As skin become thinner, blood vessels become more fragile and can break, causing broken blood vessels and red marks visible on the skin surface. Older individuals produce less natural oils, which often results in dry, itchy skin. When both of these combine, skin is more easily ripped or torn, and unfortunately, the healing process is significantly slower.
The fat layer in the hypodermis also thins, providing less insulation and padding. At the same time, sweat glands tend to produce less sweat, so it’s harder to cool. This puts older individuals at risk for becoming overheated – resulting in hyperthermia and other heat-related illnesses.
Although you might not have time for daily pampering, consider the following six tips to support the health of your skin on a regular basis
Get your beauty sleep
Sleep is when your body repairs. Without adequate sleep, your body is unable to produce new collagen, the protein that keeps skin tight and firm. Get the recommended 7-9 hours every night.

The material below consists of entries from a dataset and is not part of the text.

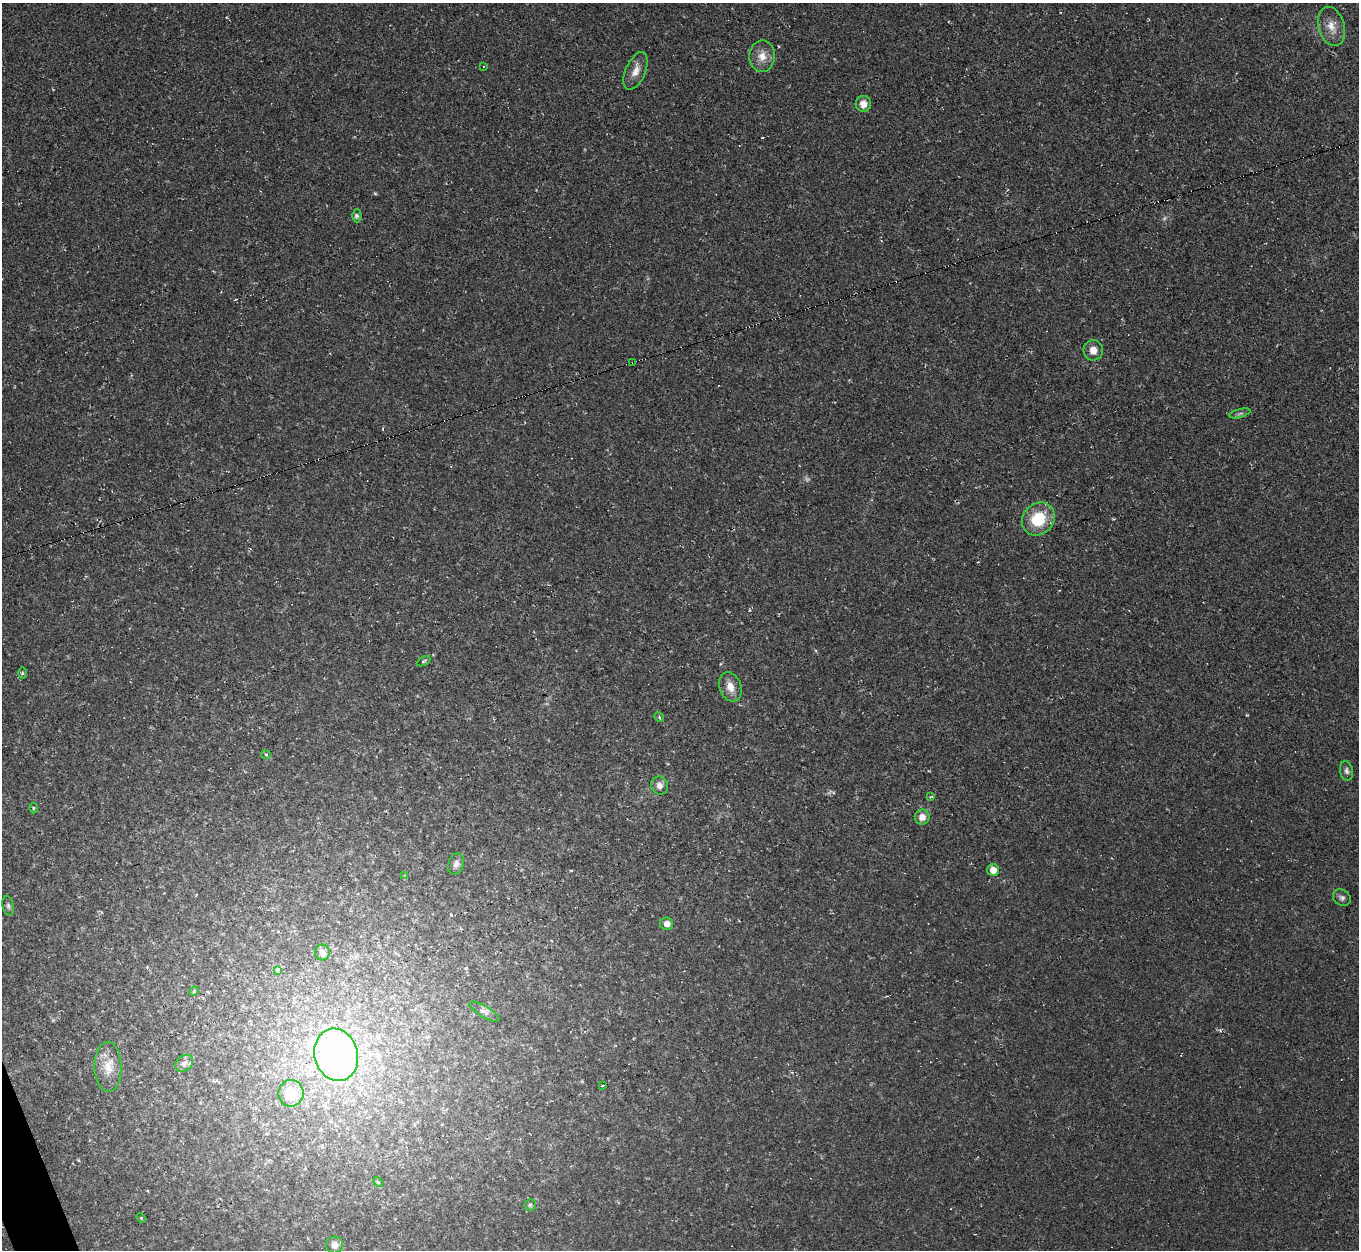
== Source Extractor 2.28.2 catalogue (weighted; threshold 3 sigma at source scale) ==
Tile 7 of 4 x 4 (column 3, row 2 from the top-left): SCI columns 2713-4069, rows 2643-3890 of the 5425 x 5410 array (HDU 1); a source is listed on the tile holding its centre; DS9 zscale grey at full resolution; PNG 1361 x 1252 px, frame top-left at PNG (2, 3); each listed source drawn as its Kron ellipse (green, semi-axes under 4 px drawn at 4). Shown black and unused: <1% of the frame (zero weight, under 2 of 3 exposures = <1% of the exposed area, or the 3 px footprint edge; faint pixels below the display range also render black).
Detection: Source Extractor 2.28.2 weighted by HDU 2 'WHT'; one run over the whole footprint, this tile lists its part. Background 0.0453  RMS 0.0067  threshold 0.03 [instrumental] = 3 sigma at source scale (4.5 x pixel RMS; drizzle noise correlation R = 1.50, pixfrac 1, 0.05/0.05 arcsec/px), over >= 5 px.
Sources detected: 46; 3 too faint to see at this stretch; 4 cosmic-ray / hot-pixel residue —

Uncontrolled stress can lead to changes in hormone levels, which can produce more oily secretions that block pores. Stress is highly associated with acne breakouts and other skin issues.2 Try calming techniques, like yoga, meditation, or a diet complete with vitamins and minerals to combat your daily stressors.
Avoid alcohol and quit smoking
Research has shown that alcohol intake is positively associated with a greater risk for different skin cancers. For every 10-gram increase in daily alcohol intake, the risk can increase 11 percent.3 For reference, a standard alcoholic beverage in the United States contains 14 grams of alcohol, so even one beer a day can be considered risky for some. Smoking directly damages the skin. It can damage elastin and collagen, which reduces elasticity, thins blood vessels thus decreasing blood flow and providing fewer nutrients to skin layers, and increases cancer risk.

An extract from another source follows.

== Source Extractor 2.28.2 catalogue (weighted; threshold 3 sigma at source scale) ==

Stay hydrated and eat a diet high in antioxidants
A diet that supports skin health can help you look your best. Drink plenty of water to stay hydrated. Be sure to consume recommended daily amounts of all vitamins and minerals, especially B vitamins. Protect from the inevitable free radical damage that comes from UV exposure by eating plenty of fruits, vegetables, fatty fish, and olive oil. These foods are loaded with antioxidants, omega-3 fatty acids, and carotenoids like lutein and zeaxanthin, all of which support skin health.
Avoid long-term sun exposure
Up to 15 minutes a day of sunlight supports vitamin D synthesis, but otherwise you will want to protect exposed skin and eyes. Sunglasses, hats, sun protective clothing, and sunscreens provide protection.
Gently care for skin
Take warm baths or showers instead of hot ones, and keep time in the water to a reasonable length – 5-10 minutes. Long, hot showers or baths can strip the skin of natural oils. Avoid perfumed or strong soaps; instead, use a mild cleanser to preserve natural oils and pH. Pat wet skin dry and moisturize your skin while it is still moist and warm. Avoid scratching dry skin, and use a humidifier in dry climates or indoors during winter months.
- Libon F, Cavalier E, Nikkels A. Skin color is relevant to vitamin D synthesis. Dermatology 2013;227(3):250-254.
- Yosipovitch G, Tang M, Dawn A, et al. Study of psychological stress, sebum production and acne vulgaris in adolescents. Acta Derm Venereol 2007;87(2):135-139.
- Yen H, Dhana A, Okhovat J, et al. Alcohol intake and risk of nonmelanoma skin cancer: a systematic review and dose-response meta-analysis. Br J Dermatol 2017;177(3):696-707.